Partial and complete linearization of PDEs based on conservation laws

TL;DR

The paper develops a method to factor out linear differential operators from nonlinear PDEs (and their differential consequences) by exploiting infinite-parameter conservation laws, enabling linearization to an equivalent linear PDE or -system when possible. The approach builds conservation-law identities with arbitrary functions, computes the currents and characteristics by solving overdetermined linear PDEs for $P^i$ and $Q^alpha$, and applies a four-step algorithm (Steps 1–4) to transform the identity into a linearized form, with adjoint operators and potential reformulations guiding the process and implemented in the Reduce ConLaw package. It provides sufficient conditions for complete or partial linearization, discusses non-local linearization via potentials, and illustrates the method on the Liouville equation, including handling inhomogeneous linearizations and triangular forms; computational aspects rely on differential Gröbner bases and tools like the Crack package.
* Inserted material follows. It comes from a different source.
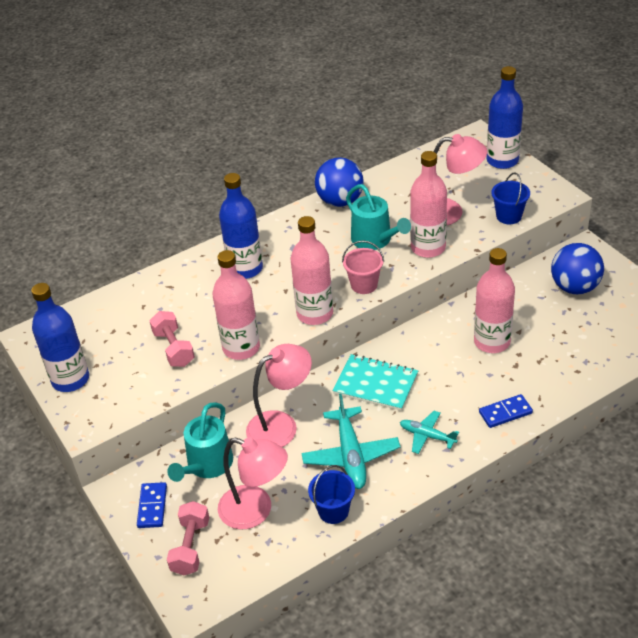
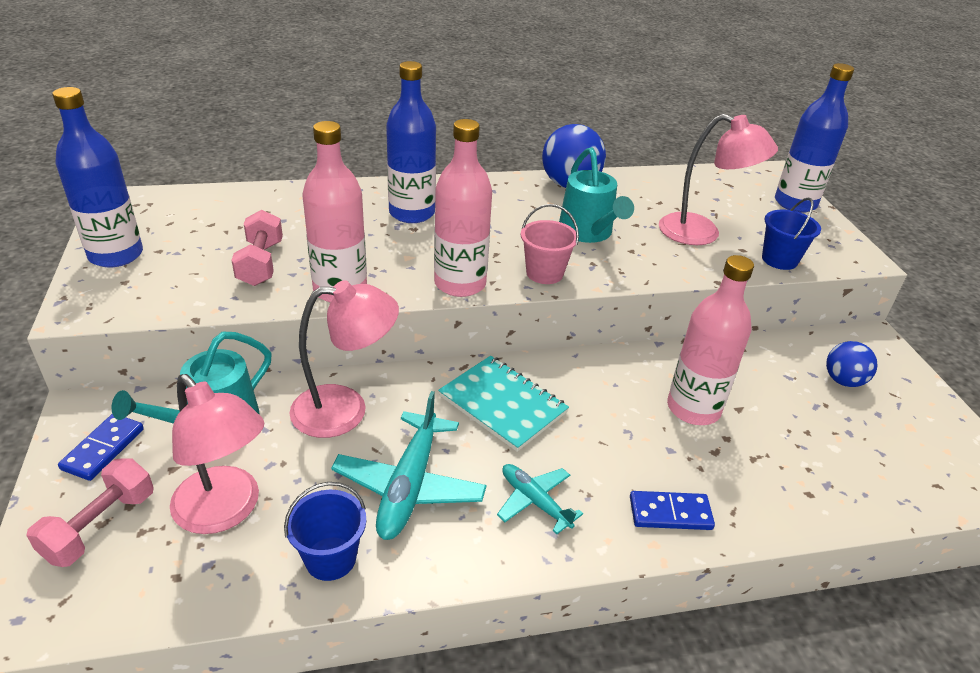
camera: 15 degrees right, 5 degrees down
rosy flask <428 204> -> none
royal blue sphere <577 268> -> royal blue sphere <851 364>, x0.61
The work offers a systematic, algorithmic framework for deriving linear or triangular representations of nonlinear PDEs, enabling analytic insight and potential automation across a broad class of problems.

Abstract

A method based on infinite parameter conservation laws is described to factor linear differential operators out of nonlinear partial differential equations (PDEs) or out of differential consequences of nonlinear PDEs. This includes a complete linearization to an equivalent linear PDE (-system) if that is possible. Infinite parameter conservation laws can be computed, for example, with the computer algebra package ConLaw.